TÂCHE À RÉALISER A:
Quel âge a Édith, la fille des voisins, dans le récit sur la bouquinerie d'Ingrid ?
TÂCHE À RÉALISER B:
Poursuivez le récit sur la bouquinerie d'Ingrid à partir de sa dernière phrase.

EXTRAIT FOURNI:
Le cafetier Balmoral, ses quatre enfants et sa seconde femme s’y déplaçaient tout le jour comme dans un désert où j’allais quelquefois visiter Marguerite, la plus jeune des filles.
La singularité de ce café, c’est que, pour si grand qu’il était, il n’avait qu’un seul client que Balmoral allait prendre à domicile matin et soir à l’heure de l’apéritif et ramenait chez lui après.

Je me rappelle, pour ma part, qu’une belle revue littéraire s’appelait - s’appelle encore ? - Théodore Balmoral. Parce qu’elle n’avait pas beaucoup de chalands ?
Tous les matins, je lave le sol à grande eau. J’aère, je range, j’époussette. J’ai pour consigne d’empêcher les chats d’entrer. Ils sont nombreux à cet endroit. Je crache comme eux, pschi ! Ça ne marche pas trop mal. Ils demeurent sur le seuil avec une patience telle qu’on se sent devenir sous leurs yeux souris ou moineau.
Je classe, après les avoir nettoyés avec minutie, les volumes qui stagnaient jusque-là en vrac sur les étagères. Le choix d’Ingrid, la propriétaire, est guidé par ce qu’elle vend le mieux au marché de la ville voisine, où elle tient un stand. Le terme de magasinier me conviendrait peut-être mieux que celui de boutiquier. D’ailleurs, pour rire, elle m’a offert une blouse semblable à celle des quincailliers autrefois.
C’est là, dans l’ombre propice, tandis que stridulent les grillons au-dehors, que je me familiarise avec les best-sellers, les Mary Higgins Clark, les Robert Ludlum, les Marc Levy, les Katherine Pancol. Tous ceux qui, à vingt ans, me faisaient hurler de dégoût sont ici réunis. Je ne parviens plus à éprouver, envers eux, qu’une sorte de retrouvaille attendrie, un peu comme on écouterait Mike Brandt. Je mets désormais en avant, sur les tables, les noms jadis honnis de Christine Arnothy, de Franck G. Slaughter, d’André Soubiran et de Konsalik. J’ignorais qu’Henri Charrière, l’auteur de Papillon, s’était fendu d’un Banco qui n’est pas loin de valoir Cendrars ou Monfreid.
Une visite, une seule, vient interrompre le doux déroulement de ces matinées : la fille des voisins, édith, douze ans, que les vacances désœuvrent. Edith possède une grande bouche rouge, des grands yeux noirs (maquillés) et de ces grandes boucles d’oreilles qu’on nomme créoles. Qu’on ne se méprenne pas. Malgré les apparences, ce n’est pas moi le loup, surtout quand étincelle dans la pénombre son regard en-dessous.

ENTRÉES DE DONNÉES:

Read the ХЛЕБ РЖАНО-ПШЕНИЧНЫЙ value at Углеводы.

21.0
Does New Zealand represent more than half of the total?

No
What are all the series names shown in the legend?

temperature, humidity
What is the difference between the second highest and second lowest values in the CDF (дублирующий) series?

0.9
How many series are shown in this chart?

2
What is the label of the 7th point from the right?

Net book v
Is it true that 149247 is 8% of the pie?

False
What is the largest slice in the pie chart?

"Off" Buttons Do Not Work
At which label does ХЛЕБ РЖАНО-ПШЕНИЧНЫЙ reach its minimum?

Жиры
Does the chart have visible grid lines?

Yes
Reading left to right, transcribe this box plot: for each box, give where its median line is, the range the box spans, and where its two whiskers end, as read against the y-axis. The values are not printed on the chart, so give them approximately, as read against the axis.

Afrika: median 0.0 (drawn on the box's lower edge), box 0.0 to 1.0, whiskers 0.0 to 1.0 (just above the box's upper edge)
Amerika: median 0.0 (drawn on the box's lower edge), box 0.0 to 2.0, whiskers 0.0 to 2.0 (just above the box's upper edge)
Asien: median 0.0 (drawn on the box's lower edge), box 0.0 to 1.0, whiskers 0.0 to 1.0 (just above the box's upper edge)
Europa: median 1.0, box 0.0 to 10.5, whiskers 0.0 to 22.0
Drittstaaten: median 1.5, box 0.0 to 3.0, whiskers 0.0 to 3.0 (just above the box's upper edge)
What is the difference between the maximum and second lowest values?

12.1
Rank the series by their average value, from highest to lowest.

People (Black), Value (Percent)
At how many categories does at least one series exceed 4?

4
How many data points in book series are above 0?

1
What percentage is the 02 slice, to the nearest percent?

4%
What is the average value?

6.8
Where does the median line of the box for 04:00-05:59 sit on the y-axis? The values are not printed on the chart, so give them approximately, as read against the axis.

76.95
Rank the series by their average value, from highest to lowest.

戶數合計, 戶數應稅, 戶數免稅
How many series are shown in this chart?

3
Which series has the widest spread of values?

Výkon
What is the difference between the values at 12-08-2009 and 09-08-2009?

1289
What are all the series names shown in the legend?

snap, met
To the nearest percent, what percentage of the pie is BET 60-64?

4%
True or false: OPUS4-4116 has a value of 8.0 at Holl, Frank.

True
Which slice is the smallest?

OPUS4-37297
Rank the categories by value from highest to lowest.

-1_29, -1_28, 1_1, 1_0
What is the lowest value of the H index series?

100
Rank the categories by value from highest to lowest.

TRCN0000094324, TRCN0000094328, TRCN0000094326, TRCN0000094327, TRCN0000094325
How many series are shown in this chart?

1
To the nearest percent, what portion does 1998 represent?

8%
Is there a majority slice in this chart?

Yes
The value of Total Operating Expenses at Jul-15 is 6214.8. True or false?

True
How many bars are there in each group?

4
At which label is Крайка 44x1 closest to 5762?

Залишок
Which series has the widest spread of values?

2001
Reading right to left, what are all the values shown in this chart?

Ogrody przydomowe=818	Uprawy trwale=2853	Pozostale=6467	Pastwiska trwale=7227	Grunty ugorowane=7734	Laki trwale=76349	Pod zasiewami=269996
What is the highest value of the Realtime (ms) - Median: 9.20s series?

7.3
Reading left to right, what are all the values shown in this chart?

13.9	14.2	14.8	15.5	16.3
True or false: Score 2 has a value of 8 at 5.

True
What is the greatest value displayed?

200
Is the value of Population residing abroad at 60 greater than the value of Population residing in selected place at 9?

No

RÉPONSE A:
Douze ans.

RÉPONSE B:
J’ai su lui faire comprendre, très tôt, que je n’aimais pas jouer. Depuis, c’est avec les chats qu’elle s’amuse - assez resplendissante, je dois dire, quand, depuis le comptoir, on la voit se rouler dans la lumière en leur compagnie. Comme elle m’a dit apprécier l’Ice Tea pêche (en cannette uniquement), j’ai acheté des cannettes d’Ice Tea pêche.
Après la petite discussion qui suit les salutations d’usage, nous glissons tous deux dans un silence que ni l’un ni l’autre n’aurions garde de rompre. J’oublie le plus souvent qu’elle est là. Je la retrouve en Fantômette avançant lentement dans les rayons, le doigt posé sur des titres, la tête inclinée pour mieux les déchiffrer. Ou bien son rire me surprend, quand je pschite les félins. Ou bien, me rendant dans l’arrière-boutique pour déballer un carton, je l’aperçois sur le canapé, assise bien droite, penchée au-dessus d’un livre ouvert sur ses genoux. Pennac a raison : pour lire, il faut commencer par s’ennuyer.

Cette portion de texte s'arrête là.